On March 20, 2022, Boyd signed a deal with the San Francisco Giants on a one-year contract worth $5.2 million. The deal included up to $2.3 million in incentive bonuses, based on the number of starts Boyd made in 2022. However, Boyd did not appear for the Giants due to recovery from forearm flexor tendon surgery.

===Seattle Mariners===
On August 2, 2022, Boyd and Curt Casali were traded to the Seattle Mariners in exchange for Michael Stryffeler and Andy Thomas. He made his Mariners debut against his former team, the Detroit Tigers, on September 1, pitching a scoreless 8th inning. On September 4, Boyd recorded his first win of the season and with the Mariners. He pitched a scoreless 10th inning in a road game against the Cleveland Guardians, giving up no hits, and leading the Mariners to a 6–3 win in 11 innings.

He made his postseason debut with the Mariners, getting one out in Game 3 of the AL Division Series.

===Detroit Tigers (second stint)===
On December 14, 2022, Boyd signed a one-year contract to return to the Detroit Tigers. The contract has a base salary of $10 million, with an additional $1 million in performance-based bonuses. Boyd made 15 starts for the Tigers in 2023, registering a 5–5 record and 5.45 ERA with 73 strikeouts in 71 innings pitched. On June 26, he left a start against the Texas Rangers after allowing one run on one hit and two strikeouts in 2/3 of an inning. It was later revealed that he had been pulled due to left elbow discomfort. The following day, it was announced that Boyd had been diagnosed with a partial sprain of his UCL and would undergo Tommy John surgery, ending his season. He became a free agent after the season.

===Cleveland Guardians===
On June 29, 2024, Boyd signed a one-year major league contract with the Cleveland Guardians and placed on the 15-day injured list while he recovered from elbow surgery. In 8 starts for Cleveland, Boyd posted a 2–2 record and 2.76 ERA with 46 strikeouts across 39 2/3 innings pitched.

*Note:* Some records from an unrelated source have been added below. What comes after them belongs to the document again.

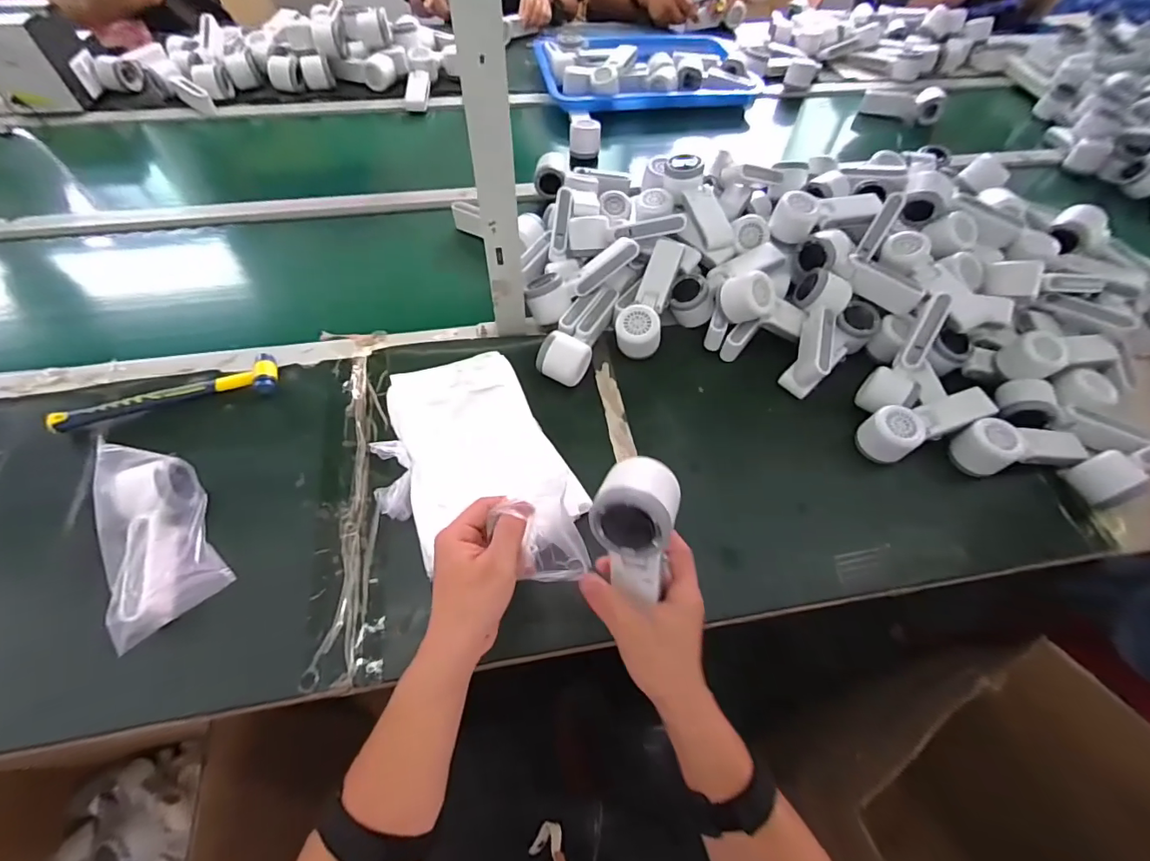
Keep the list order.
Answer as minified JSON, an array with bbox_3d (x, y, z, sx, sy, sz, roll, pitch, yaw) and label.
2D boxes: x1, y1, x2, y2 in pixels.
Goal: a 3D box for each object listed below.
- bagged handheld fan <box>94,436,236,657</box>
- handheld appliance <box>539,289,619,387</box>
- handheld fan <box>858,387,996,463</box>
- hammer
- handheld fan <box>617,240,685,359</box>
[{"bbox_3d":[-0.418,0.103,0.473,0.093,0.076,0.173,-31,64,-20],"label":"bagged handheld fan"},{"bbox_3d":[0.008,-0.131,0.653,0.057,0.057,0.165,22,60,11],"label":"handheld appliance"},{"bbox_3d":[0.431,-0.010,0.604,0.155,0.050,0.058,-18,61,-13],"label":"handheld fan"},{"bbox_3d":[-0.500,-0.047,0.605,0.241,0.025,0.056,-14,60,-11],"label":"hammer"},{"bbox_3d":[0.104,-0.179,0.661,0.060,0.050,0.170,19,79,9],"label":"handheld fan"}]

He returned to the postseason, starting three games and posting a 0.77 ERA in 11 2/3 innings.

===Chicago Cubs===
On December 7, 2024, Boyd signed a two-year contract with the Chicago Cubs. On June 25, 2025, against the St. Louis Cardinals, Boyd pitched six shutout innings, reaching 1,000 career MLB innings pitched. He allowed three hits and struck out three batters in an 8–0 Cubs win. Boyd was selected to the National League All-Star team, as a reserve on July 6. On that same day, he struck out nine batters and only allowed three hits in an 11–0 win against the Cardinals. On July 28, against the Milwaukee Brewers, Boyd recorded his 1,000th career strikeout when he struck out Jackson Chourio in the third inning.

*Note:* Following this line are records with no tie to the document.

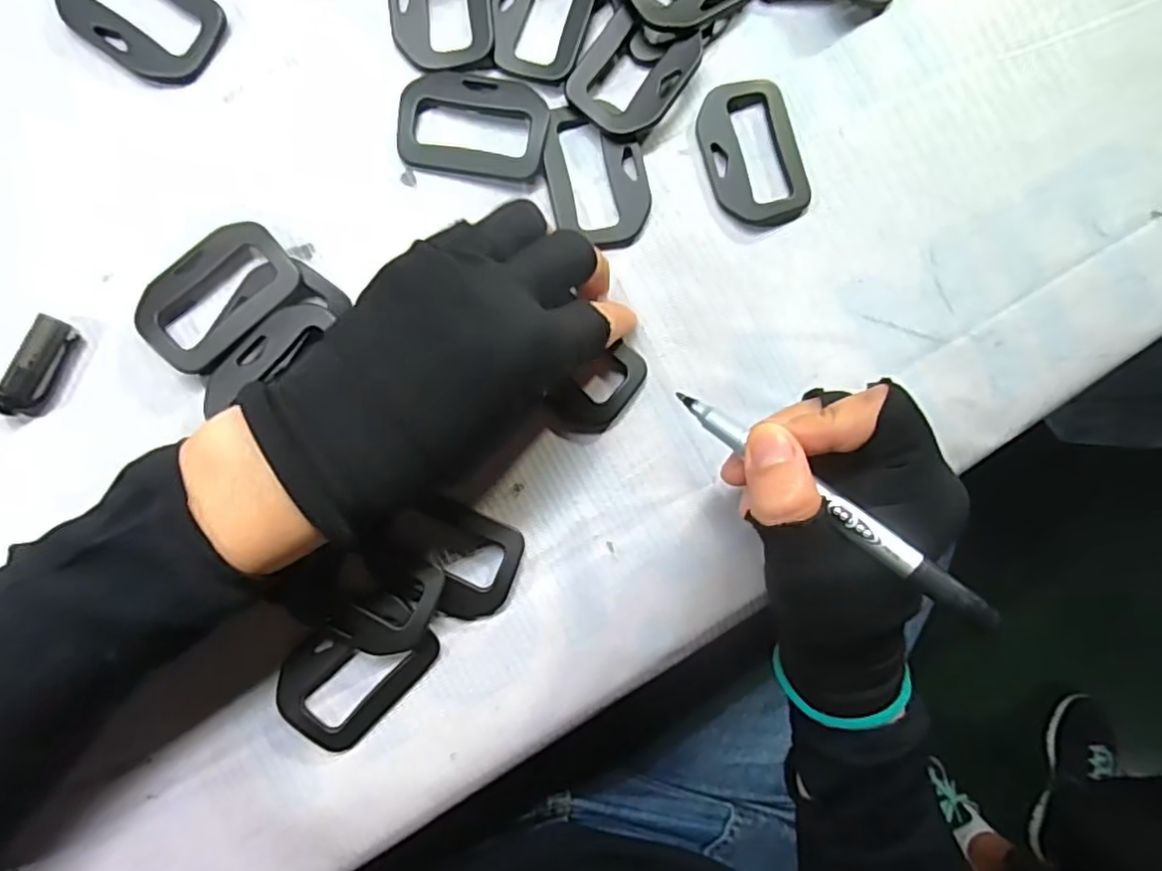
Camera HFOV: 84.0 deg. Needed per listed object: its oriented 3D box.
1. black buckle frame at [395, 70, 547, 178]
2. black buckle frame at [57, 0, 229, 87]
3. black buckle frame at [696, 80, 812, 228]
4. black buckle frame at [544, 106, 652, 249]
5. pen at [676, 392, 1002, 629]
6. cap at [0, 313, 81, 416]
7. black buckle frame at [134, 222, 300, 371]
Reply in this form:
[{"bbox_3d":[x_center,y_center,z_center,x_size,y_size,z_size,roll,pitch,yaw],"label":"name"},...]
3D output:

Boyd injured his left meniscus on May 6, 2026, while playing with his kids. It was subsequently announced that he would miss about six weeks of action after undergoing surgery.

==Pitching style==
Boyd throws four primary pitches. He throws a four-seam fastball in the 89–93 MPH range (topping out at 96 MPH), a slider that averages 83 MPH, a curveball at 75 MPH, and a changeup at 80 MPH. The slider has been his most effective offspeed pitch, yielding only a .205 batting average against (through 2020). In 2016, he threw more sinkers than any other offspeed pitch, but it proved to be the most hittable of all his pitches (.321 batting average against). Thus, he threw the pitch less in 2017, and rarely threw it at all in 2018.

==Personal life==
Boyd is married. The couple has four children. He is a Christian.

Boyd is distantly related to Hall of Fame pitcher Bob Feller as well as former First Lady of the United States Dolley Madison.